→ TEXT UNDER STUDY
Plaintiffs' first contention on appeal is that section 1799.110 subdivision (c) does not apply in this case because the action was against a hospital, not a “physician and surgeon.” To this argument defendant responds that Jutzi v. County of Los Angeles (1987) 196 Cal.App.3d 637, 242 Cal.Rptr. 74 settles this question. In Jutzi, the Second District Court of Appeal construed section 1799.110 to apply to actions for damages “which arise from a claim that a physician was negligent in providing emergency medical care.” (Id. at p. 650, 242 Cal.Rptr. 74.) The court noted that the relevant consideration in applying the statute is the nature of the claim, not the identity of the defendants. “Since the clear purpose of section 1799.110 is to encourage the provision of emergency medical care by preventing malpractice claims based on the assertion that an emergency room physician fell below the standard of care which could have been provided by a specialist in the particular field acting under nonemergency conditions, it would have been illogical for the Legislature to seek to achieve that result by shielding the physician from personal liability in certain situations while allowing the hospital or the governmental entity that operates it to be sued under the doctrine of respondeat superior.” (Id. at p. 651, 242 Cal.Rptr. 74.)
We agree with the holding and reasoning of Jutzi, but the facts of the instant case compel a different result. The action here, unlike that of Jutzi, does not arise from an allegation of negligence by the emergency room physician who treated Lora; it involves a claim that the hospital failed to provide essential hospital services: a backup surgical team and an anesthesiologist. The legislative purpose underlying section 1799.110 is not furthered by restricting claims against a hospital which do not implicate the performance of the treating physician. We conclude, therefore, that the court erred in applying this section where there was no allegation of negligent care by an emergency physician.

→ RECORDS SHOWN
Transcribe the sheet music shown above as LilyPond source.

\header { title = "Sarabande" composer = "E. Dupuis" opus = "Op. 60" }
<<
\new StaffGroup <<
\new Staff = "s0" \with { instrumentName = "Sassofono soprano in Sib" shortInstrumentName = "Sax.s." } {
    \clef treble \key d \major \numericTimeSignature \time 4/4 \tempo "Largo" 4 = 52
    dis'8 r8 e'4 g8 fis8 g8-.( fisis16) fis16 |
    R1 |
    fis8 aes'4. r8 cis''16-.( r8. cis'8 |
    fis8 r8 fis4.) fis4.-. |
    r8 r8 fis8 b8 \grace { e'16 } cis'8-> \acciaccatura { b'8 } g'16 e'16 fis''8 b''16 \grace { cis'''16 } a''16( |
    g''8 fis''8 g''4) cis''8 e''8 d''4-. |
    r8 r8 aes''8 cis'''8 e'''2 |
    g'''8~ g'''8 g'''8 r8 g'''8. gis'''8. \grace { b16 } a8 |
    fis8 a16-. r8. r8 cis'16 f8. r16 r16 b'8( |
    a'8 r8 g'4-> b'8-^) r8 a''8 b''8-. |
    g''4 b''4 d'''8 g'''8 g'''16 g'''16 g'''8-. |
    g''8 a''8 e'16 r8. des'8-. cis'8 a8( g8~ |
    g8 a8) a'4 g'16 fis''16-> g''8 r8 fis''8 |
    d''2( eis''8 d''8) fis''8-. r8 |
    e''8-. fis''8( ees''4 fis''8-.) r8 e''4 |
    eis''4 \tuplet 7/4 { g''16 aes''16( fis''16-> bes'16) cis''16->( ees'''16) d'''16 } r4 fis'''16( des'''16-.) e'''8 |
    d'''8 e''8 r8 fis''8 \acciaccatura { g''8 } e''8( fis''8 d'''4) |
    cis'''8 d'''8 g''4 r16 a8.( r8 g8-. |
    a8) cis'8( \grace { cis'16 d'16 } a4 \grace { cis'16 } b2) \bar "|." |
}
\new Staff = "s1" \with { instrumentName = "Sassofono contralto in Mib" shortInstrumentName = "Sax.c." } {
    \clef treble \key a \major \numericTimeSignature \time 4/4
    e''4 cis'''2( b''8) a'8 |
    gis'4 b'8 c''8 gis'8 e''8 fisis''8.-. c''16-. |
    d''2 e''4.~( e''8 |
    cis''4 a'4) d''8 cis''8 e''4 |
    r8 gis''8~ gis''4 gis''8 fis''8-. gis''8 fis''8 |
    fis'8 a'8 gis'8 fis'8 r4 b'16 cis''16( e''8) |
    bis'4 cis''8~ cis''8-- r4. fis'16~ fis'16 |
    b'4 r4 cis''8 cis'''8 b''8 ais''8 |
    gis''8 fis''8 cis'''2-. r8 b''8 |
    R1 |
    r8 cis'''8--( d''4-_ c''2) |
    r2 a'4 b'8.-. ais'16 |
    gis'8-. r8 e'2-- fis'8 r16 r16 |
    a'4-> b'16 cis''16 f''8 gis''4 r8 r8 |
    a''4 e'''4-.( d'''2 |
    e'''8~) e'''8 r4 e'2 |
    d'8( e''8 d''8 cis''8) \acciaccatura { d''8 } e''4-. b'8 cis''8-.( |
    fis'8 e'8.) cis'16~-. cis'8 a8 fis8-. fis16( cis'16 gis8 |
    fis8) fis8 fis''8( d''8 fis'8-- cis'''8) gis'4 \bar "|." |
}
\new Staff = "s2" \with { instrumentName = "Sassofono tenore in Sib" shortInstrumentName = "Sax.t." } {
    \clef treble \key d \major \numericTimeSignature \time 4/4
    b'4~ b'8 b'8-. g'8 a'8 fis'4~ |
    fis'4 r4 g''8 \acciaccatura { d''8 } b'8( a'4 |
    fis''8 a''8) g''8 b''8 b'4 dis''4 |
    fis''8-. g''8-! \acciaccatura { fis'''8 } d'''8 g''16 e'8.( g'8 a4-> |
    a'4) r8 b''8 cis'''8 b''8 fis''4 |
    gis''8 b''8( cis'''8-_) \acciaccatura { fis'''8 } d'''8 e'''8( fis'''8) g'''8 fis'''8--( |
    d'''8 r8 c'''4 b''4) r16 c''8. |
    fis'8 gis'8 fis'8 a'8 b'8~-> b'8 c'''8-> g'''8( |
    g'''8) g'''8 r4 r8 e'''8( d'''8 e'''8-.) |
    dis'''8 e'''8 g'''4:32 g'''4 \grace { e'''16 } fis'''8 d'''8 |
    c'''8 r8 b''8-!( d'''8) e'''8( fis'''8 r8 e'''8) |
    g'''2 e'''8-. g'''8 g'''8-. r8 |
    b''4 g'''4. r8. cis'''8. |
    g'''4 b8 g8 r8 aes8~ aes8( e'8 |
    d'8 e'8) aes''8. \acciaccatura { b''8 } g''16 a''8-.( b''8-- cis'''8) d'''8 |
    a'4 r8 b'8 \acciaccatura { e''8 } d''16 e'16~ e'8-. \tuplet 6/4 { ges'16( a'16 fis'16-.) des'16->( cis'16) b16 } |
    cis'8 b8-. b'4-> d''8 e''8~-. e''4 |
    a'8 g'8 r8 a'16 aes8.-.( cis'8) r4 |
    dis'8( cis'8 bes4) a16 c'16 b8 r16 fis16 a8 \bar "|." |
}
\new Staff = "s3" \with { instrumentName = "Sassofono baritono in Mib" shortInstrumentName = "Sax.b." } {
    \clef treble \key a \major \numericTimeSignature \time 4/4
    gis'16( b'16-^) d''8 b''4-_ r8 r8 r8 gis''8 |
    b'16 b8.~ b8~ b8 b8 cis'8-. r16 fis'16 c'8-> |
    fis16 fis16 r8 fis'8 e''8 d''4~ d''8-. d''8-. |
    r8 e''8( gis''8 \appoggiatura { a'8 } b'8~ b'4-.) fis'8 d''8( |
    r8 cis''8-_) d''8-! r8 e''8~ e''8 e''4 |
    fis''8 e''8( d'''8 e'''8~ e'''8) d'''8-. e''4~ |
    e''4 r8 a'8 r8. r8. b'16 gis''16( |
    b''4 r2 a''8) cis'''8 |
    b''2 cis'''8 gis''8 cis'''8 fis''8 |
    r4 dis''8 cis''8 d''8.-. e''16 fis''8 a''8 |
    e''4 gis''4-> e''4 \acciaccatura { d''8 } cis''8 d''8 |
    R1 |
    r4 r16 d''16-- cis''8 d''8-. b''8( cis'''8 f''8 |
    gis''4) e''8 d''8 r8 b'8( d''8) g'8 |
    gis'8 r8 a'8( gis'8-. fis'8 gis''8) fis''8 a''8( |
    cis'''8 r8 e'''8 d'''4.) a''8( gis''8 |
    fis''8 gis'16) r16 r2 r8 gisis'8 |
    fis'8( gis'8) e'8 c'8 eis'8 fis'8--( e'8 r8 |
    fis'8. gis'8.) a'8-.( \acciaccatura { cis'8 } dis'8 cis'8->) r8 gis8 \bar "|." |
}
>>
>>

→ LIST OF TASKS
1 – According to the court opinion, which court decided Jutzi v. County of Los Angeles?
2 – In one to three sentences, explain why the court opinion concludes that the lower court erred in applying section 1799.110.
3 – Carry on the court opinion from where it stops.

→ ANSWERS TO THE EXERCISE
1 – The Second District Court of Appeal.

2 – The claim does not allege negligence by the emergency room physician who treated Lora. It alleges that the hospital failed to provide essential services, a backup surgical team and an anesthesiologist. The statute's legislative purpose is not furthered by restricting claims against a hospital that do not involve the treating physician's performance.

3 –
A reviewing court ordinarily considers only the grounds specified in the motion at trial. (Lawless v. Calaway (1944) 24 Cal.2d 81, 94, 147 P.2d 604.) In this action it is clear that the granting of the nonsuit motion was based solely on the trial court's application of section 1799.110 to bar Dr. Lewis's testimony on standard of care.2 Because this application of the statute was error, the judgment entered in defendant's favor must be reversed to give plaintiffs the opportunity to present their case to the jury. In so holding, we express no opinion regarding the merits of plaintiffs' complaint.
The judgment is reversed. Plaintiffs shall recover costs on appeal.
1. All further statutory references are to the Health and Safety Code.
2. Upon inviting and receiving the motion for nonsuit, the trial judge asked appellant's counsel, “Mr. Crowell, besides the fact that you don't agree with the court's ruling, I certainly understand that you do not, why should the court not grant the motion?“Mr. Crowell: Well, your Honor—“The Court: You haven't complied with the statute now, have you?“[Mr. Crowell:] Your honor, for the life of me, this statute here—“The Court: ․ [¶ ] The fact of the matter is, the doctor is not an E.R. doctor for five years and that's how I read the statute. Maybe I read it wrongly. That's how I read the statute.“If he hasn't been an E.R. doctor for five years, he doesn't qualify as an expert under the code section. Assuming that I used the one that you showed me, it appears to relate only to doctors. Under those circumstances, you haven't got an expert witness.”
COTTLE, Associate Justice.
AGLIANO, P.J., and ELIA, J., concur.